++++ Page excerpt

Just imagine a little curly haired, brown eyed fiery Irish tempered, girl born on a cold, blustery day December 16, [1872] in a small one roomed house one mile south of where Dade City now is located.

No one was there to assist in the event of my entrance, but a “neighbor” woman. Thanks to my mother’s robust health not much help was needed while very soon I was able to give a pretty good account of myself even if it was a noisy one.

My parents, while yet in their teens, were the first pioneers to settle middle and south Florida. Soon after the close of the Civil war, when all Negroes were freed, and the large plantations were deserted, my mother’s father divided the plantation between the old negroes and gave each two cows and a mule.

He and his family bid farewell to the old home and friends. He put their household goods into two large wagons, drove the cows ahead and tied two young horses behind, and started to a new wild state to start all over.

They traveled slowly but were joined by other families Florida bound for the same reason.

My father J. J. Howell of Valdosta and Savanna [sic] Georgia, with his parents arrived in Florida about the same time that mother’s father, Manning Smith of Milledge and Atlanta. They, with the Sumners, Spencers and Durrances settled near each other near Leesburg but not liking the section on account of “chills and fever,” came farther south to the high hills of Dade City.

This section had many deep soft water springs, good range for cattle, and rich land for farming.

Times were hard but youth is hopeful. These young people were willing to risk marriage and obligate themselves to rear a family with no asset but willing hands, good health and a stout heart.

My sister Lizzie, was two years before I was born and inherited the love of ease, the easier things to do, love of pretty clothes that our parents had in slavery time in pre war days, while I got a full share of the adventurous and pioneer traits of my Grandfather Smith.

At the age of two years my father went into partnership with “Uncle Johnny” Howell (grandfather) and built the first grist and rice mill that ran by water power near where St. Leo now stands.

Tampa was the nearest Post Office for a long time, and was the only store south of Brooksville and Ocala.

It was necessary to make a trip twice a year for supplies of cloth tobacco, flour and coffee. On one of these trips when I was three years old, they took me, along with a load of chickens, oranges and cotton. I remember how deep the sand was in the road and was afraid the horse would never get the cart out.

I disincly [sic] remember a small red cup on a shelf and striped candy in a jar (“bottle” to me).

My grandfather Smiths family returned to Georgia to live, while he rode back to Florida on horse back, still yearning for adventure of livings [sic] far away from people, with just a gun and his dog. The trip was too severe for weak kidneys. He died within a week after returning. The trip was my first experience with death, in any form.

The next tragic happening was the death of my great grandmother Zeigler that had kept me with her because I was a Mary Howell .

++++++++

◆ Work order ◆
In the memoir excerpt, what did the writer's father and "Uncle Johnny" Howell build near where St. Leo now stands? The data after this point aren't needed.

++++ Records shown

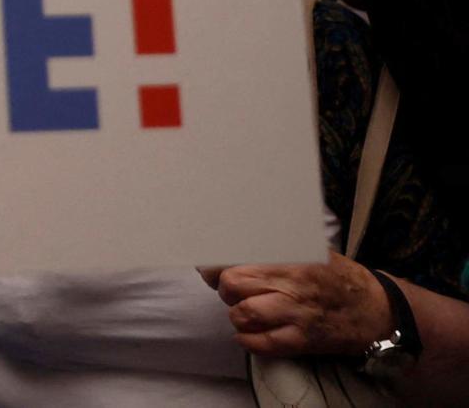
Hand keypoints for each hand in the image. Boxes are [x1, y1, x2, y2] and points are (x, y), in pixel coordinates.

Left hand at [207, 253, 392, 357]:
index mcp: (290, 259)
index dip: (215, 264)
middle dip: (226, 289)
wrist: (379, 310)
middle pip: (232, 284)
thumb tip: (235, 244)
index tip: (210, 268)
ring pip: (244, 314)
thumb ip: (275, 247)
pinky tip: (249, 335)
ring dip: (237, 315)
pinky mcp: (304, 340)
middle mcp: (290, 285)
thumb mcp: (311, 250)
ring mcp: (296, 314)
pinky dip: (249, 341)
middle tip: (235, 292)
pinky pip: (263, 344)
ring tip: (245, 312)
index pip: (237, 258)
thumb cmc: (340, 277)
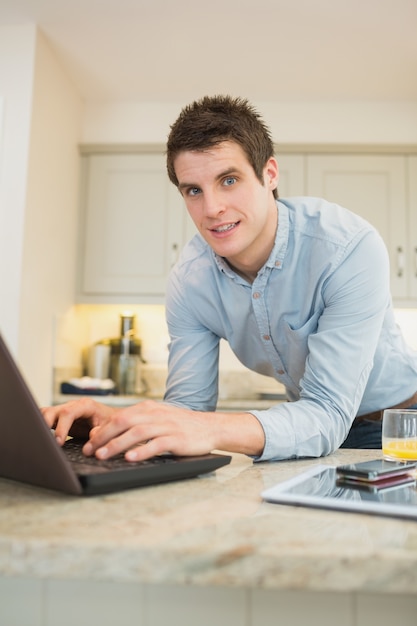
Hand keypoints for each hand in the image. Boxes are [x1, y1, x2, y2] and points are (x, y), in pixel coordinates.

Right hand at [41, 398, 115, 445]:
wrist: (113, 420)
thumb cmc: (112, 422)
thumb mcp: (109, 428)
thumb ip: (100, 432)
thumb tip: (92, 438)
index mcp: (85, 406)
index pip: (68, 413)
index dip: (61, 427)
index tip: (59, 441)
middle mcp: (73, 406)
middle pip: (53, 411)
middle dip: (46, 425)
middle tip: (47, 441)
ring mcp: (65, 411)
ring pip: (46, 413)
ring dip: (41, 424)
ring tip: (41, 438)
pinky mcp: (60, 418)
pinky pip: (45, 418)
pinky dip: (41, 425)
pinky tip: (41, 436)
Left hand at [80, 400, 217, 460]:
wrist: (210, 427)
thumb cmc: (180, 426)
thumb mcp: (155, 420)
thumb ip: (132, 424)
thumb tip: (103, 432)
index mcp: (147, 408)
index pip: (118, 416)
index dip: (101, 430)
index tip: (88, 444)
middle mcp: (155, 414)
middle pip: (123, 421)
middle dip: (104, 436)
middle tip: (90, 451)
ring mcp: (166, 426)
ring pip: (137, 432)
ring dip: (117, 444)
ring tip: (103, 455)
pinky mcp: (177, 439)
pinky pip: (157, 444)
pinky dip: (142, 451)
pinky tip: (131, 458)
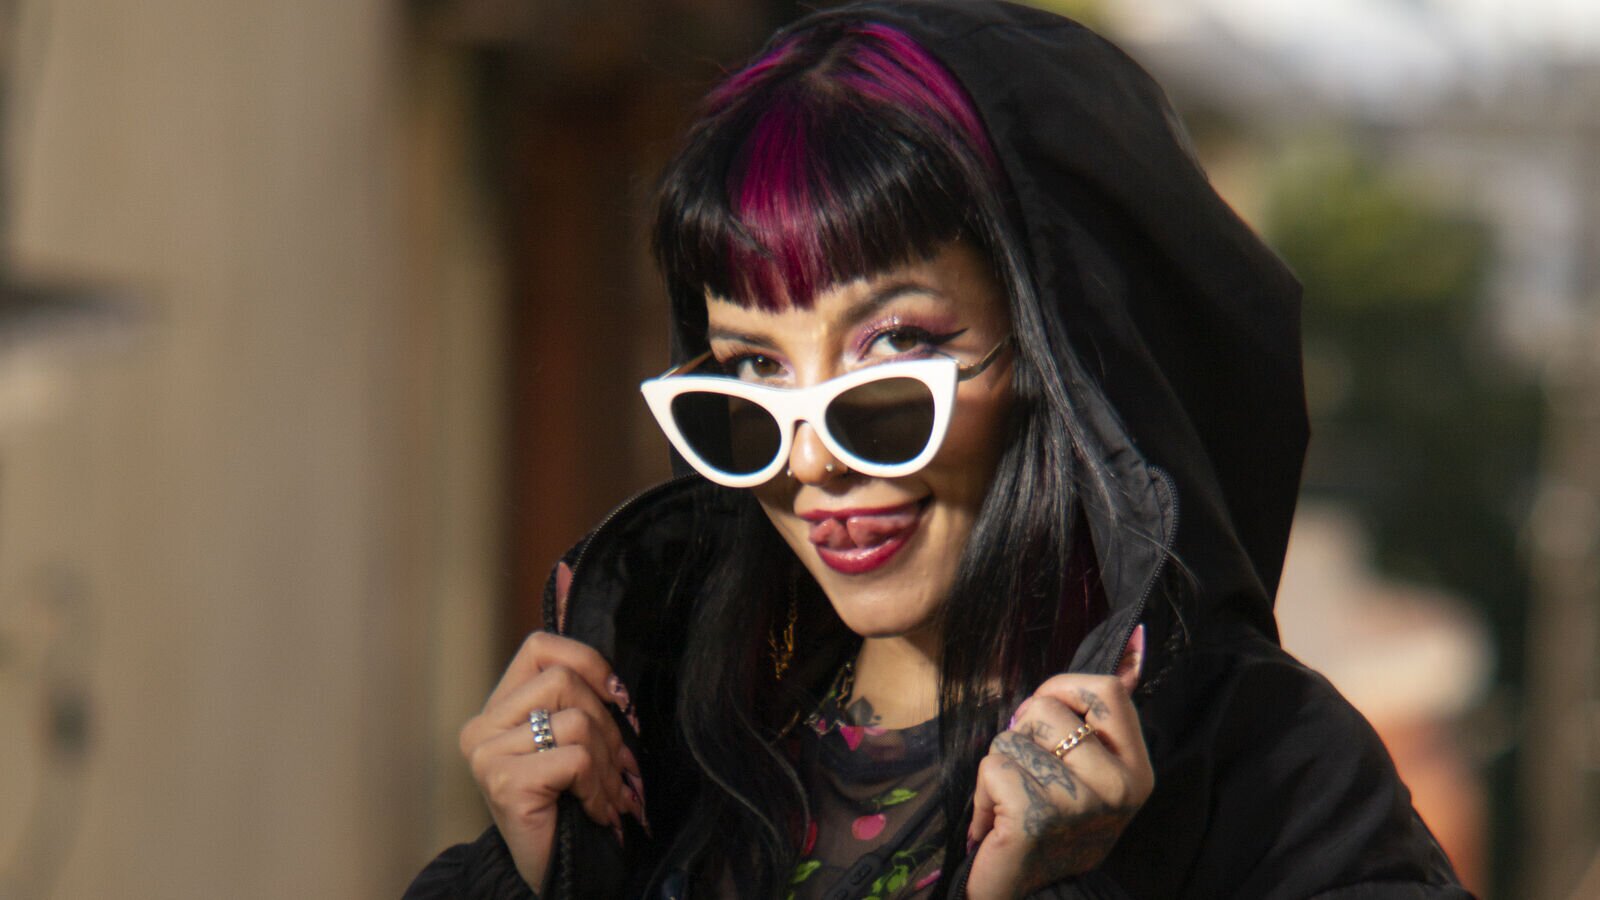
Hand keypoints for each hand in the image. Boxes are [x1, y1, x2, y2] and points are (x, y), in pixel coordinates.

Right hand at [458, 564, 644, 890]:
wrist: (552, 876)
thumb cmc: (570, 806)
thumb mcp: (576, 738)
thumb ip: (580, 684)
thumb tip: (570, 574)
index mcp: (495, 708)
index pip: (542, 646)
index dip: (590, 664)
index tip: (618, 703)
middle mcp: (480, 726)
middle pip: (566, 682)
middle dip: (611, 727)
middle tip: (619, 771)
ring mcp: (486, 753)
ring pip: (577, 718)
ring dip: (609, 763)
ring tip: (607, 795)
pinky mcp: (503, 780)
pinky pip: (575, 755)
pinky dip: (599, 787)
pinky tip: (596, 812)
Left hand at [966, 626, 1150, 899]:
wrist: (1024, 895)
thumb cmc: (1047, 821)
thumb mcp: (1087, 766)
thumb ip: (1098, 710)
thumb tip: (1136, 636)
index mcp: (1137, 770)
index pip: (1105, 688)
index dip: (1062, 692)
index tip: (1050, 726)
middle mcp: (1120, 788)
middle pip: (1049, 707)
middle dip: (1023, 734)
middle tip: (1032, 779)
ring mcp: (1082, 805)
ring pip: (1013, 737)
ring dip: (1000, 766)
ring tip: (1015, 804)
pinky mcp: (1037, 819)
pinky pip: (993, 766)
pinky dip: (981, 793)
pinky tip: (997, 823)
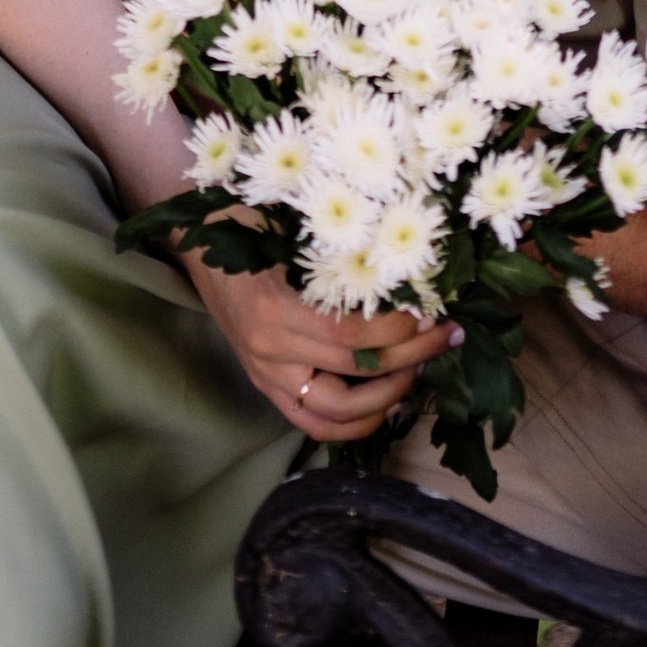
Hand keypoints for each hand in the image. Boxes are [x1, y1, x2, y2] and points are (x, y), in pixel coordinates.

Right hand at [181, 253, 456, 441]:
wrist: (202, 240)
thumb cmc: (251, 222)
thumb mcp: (291, 227)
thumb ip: (340, 251)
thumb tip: (406, 260)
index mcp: (274, 310)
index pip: (349, 336)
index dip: (396, 330)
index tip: (430, 311)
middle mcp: (270, 351)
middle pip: (352, 373)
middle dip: (409, 358)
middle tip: (445, 336)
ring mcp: (266, 376)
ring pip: (336, 414)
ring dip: (387, 397)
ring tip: (419, 368)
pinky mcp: (267, 388)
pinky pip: (314, 424)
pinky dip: (355, 421)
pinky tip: (386, 398)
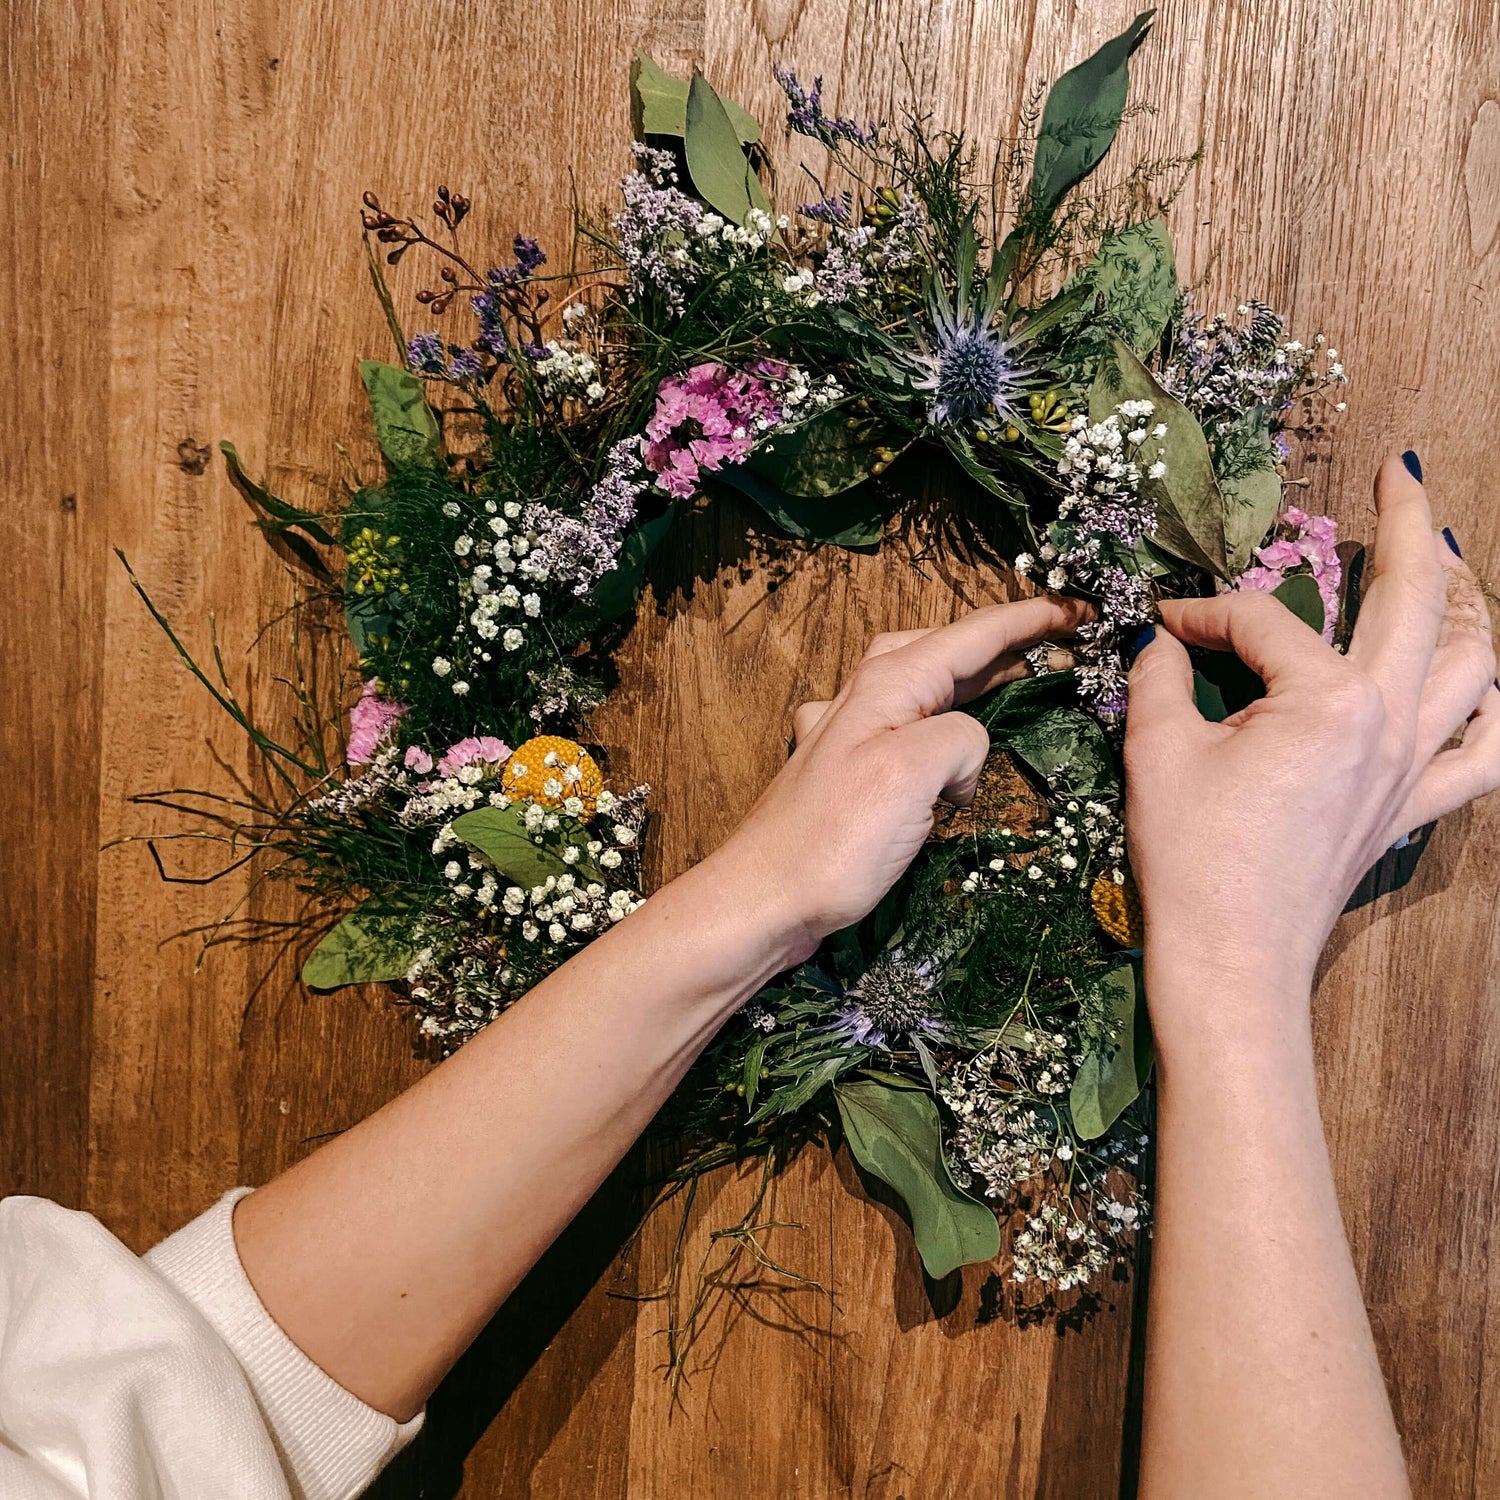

++++++++

◆ Exercise result ◆
They built the first grist and rice mill that ran by water power.